The gross international reserves of the Bangko Sentral ng Pilipinas rose to a record $85.90 billion at the end of September this year from $85.79 billion a month ago, the central bank said in a statement Friday.
The September figure surpassed Bangko Sentral’s reserves target of $82.7 billion this year.
Deputy Governor Nestor Espenilla Jr. attributed the increase mainly from the national government’s net foreign currency deposits, Bangko Sentral’s foreign exchange operations and income from investments abroad.
Contributing to the rise was the revaluation adjustments on Bangko Sentral’s gold holdings resulting from the increase in the price of the precious metal in the international market.
They were partially offset by payments made by the national government for maturing foreign exchange obligations.

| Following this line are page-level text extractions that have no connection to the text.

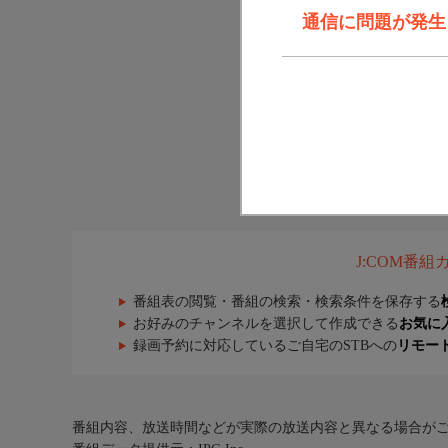
通信に問題が発生しま
J:COM番
番組表の閲覧・番組の検索・検索条件を保存する
お好みのチャンネルを選択して作成できる
お気に
録画予約に対応しているご自宅のSTBへの
リモー
番組内容、放送時間などが実際の放送内容と異なる場合が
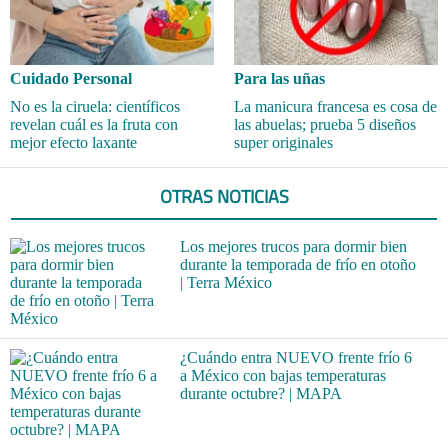
Cuidado Personal
Para las uñas
No es la ciruela: científicos
La manicura francesa es cosa de
revelan cuál es la fruta con
las abuelas; prueba 5 diseños
mejor efecto laxante
super originales
OTRAS NOTICIAS
Los mejores trucos para dormir bien
durante la temporada de frío en otoño
| Terra México
¿Cuándo entra NUEVO frente frío 6
a México con bajas temperaturas
durante octubre? | MAPA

“The end-September GIR level can cover 10 months’ worth of imports of goods and payments of services and income. It is also equivalent to six times the country’s short-term external debt based on original maturity and 4.3 times based on residual maturity,” Espenilla said.
Short-term debt based on residual maturity refers to outstanding external debt with original maturity of one year or less, plus principal payments on medium- and long-term loans of the public and private sectors falling due within the next 12 months.
Data showed the value of gold holdings in September rose to $8.31 billion from $8.26 billion a month ago.
Net international reserves, which refer to the difference between Bangko Sentral’s GIR and total short-term liabilities, also increased by $0.11 billion to $85.89 billion from the end-August NIR of $85.78 billion.
The Bangko Sentral expects reserves to rise to $82.7 billion by the end of 2016, or equivalent to nine months’ import cover. The increase would be triggered by the expected stability in the overall balance of payments surplus this year of $2 billion, the same level as in 2015.
The current account surplus this year is expected to be slightly higher at $5.8 billion, equivalent to 1.9 percent of the gross domestic product, compared to $5.7 billion in the December 2015 estimate.